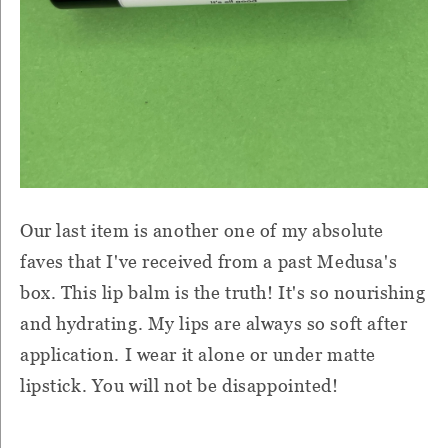
Our last item is another one of my absolute
faves that I've received from a past Medusa's
box. This lip balm is the truth! It's so nourishing
and hydrating. My lips are always so soft after
application. I wear it alone or under matte
lipstick. You will not be disappointed!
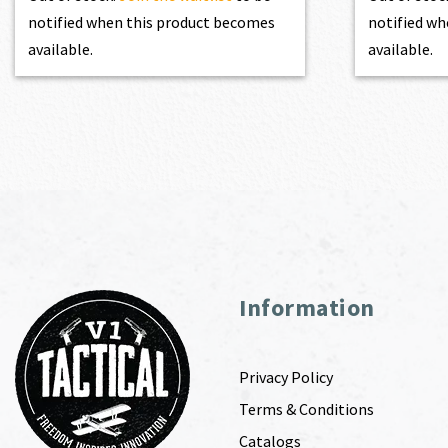
notified when this product becomes
notified wh
available.
available.
Information
Privacy Policy
Terms & Conditions
Catalogs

════════════════

= TASK PROMPT =
Produce a word-for-word version of the material, with no pictures included.

= SOLUTION TO THIS TASK =
Our last item is another one of my absolute
faves that I've received from a past Medusa's
box. This lip balm is the truth! It's so nourishing
and hydrating. My lips are always so soft after
application. I wear it alone or under matte
lipstick. You will not be disappointed!
notified when this product becomes
notified wh
available.
available.
Information
Privacy Policy
Terms & Conditions
Catalogs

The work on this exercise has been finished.